Second, to prepare a tax return individually, even if a taxpayer purchases tax preparation software, installs it in a computer, learns to use the tax preparation software (and the relevant substantive tax law necessary to navigate through the software), the taxpayer must manually enter the tax liability information into the computer. Alternatively, even if the taxpayer hires an individual accountant, or other tax-return preparer, the taxpayer must deliver all of the hard copies of data and other tax liability information to the accountant, who, in turn, must manually enter this data information into a computer. For example, the process claimed in U.S. Pat. No. 5,193,057 to Longfield must occur in the offices of an authorized tax return preparer who must manually input the taxpayer's tax information into a data processing machine.

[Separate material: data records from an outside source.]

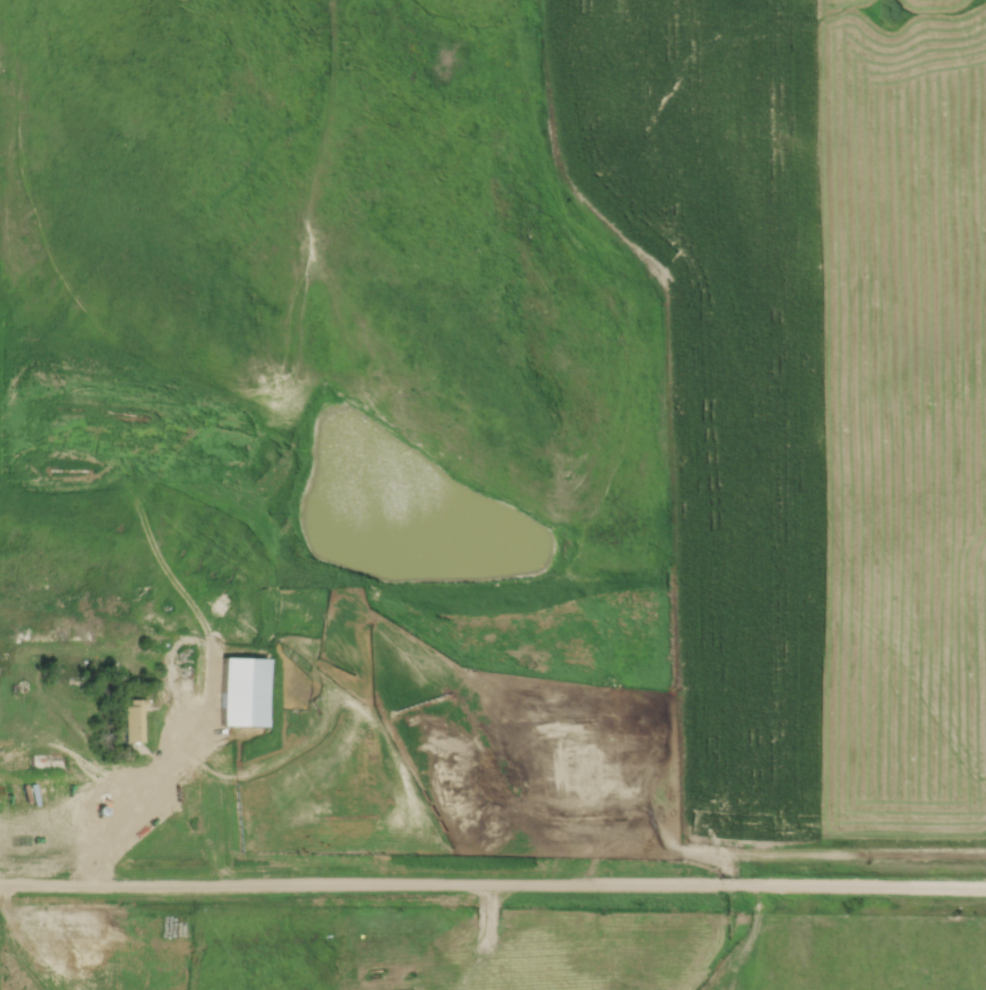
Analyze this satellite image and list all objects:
building: (187, 676)
building: (259, 688)
building: (136, 721)
road: (132, 802)
road: (492, 883)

Third and finally, taxpayers, at present, must print out or receive back completed income tax returns, and manually write checks for ultimate tax liability and mail or have mailed the entire package to the relevant taxing authorities. In certain circumstances, as mentioned above, tax returns may be filed electronically, and payments may be made electronically or refunds may be received electronically. However, this ability to file electronically is used sparsely. See Internal Revenue Service, “IRS Concludes Successful Tax Season,” (Press Release) (Apr. 17, 1997). Presumably, such sparse usage of the current electronic filing system is due to the laborious manual steps still required and that the modicum of automation offered by the current electronic filing system is not worth the effort to use it.
As a consequence of this manually intensive process, April 15 is a date of considerable concern to the U.S. individual taxpayer, not only because of the tax liability due on that day, but also because of the substantial time expenditures necessary to file annual federal, state, local, and foreign tax returns, even when the returns are prepared by a tax professional. For example, in fiscal 1995, U.S. taxpayers spent 5.3 billion hours fulfilling their tax responsibilities. See Jim McTague, “Auditing the IRS,” Barron's 29 (Dec. 23, 1996). For this reason, the federal income tax system has been the target of legislative proposals for substantial “simplification” that would reduce the reporting requirements of many taxpayers. However, in order to achieve this tax reporting simplification, the legislative proposals would generally make substantial alterations to the entire federal income tax system, with significant adverse consequences.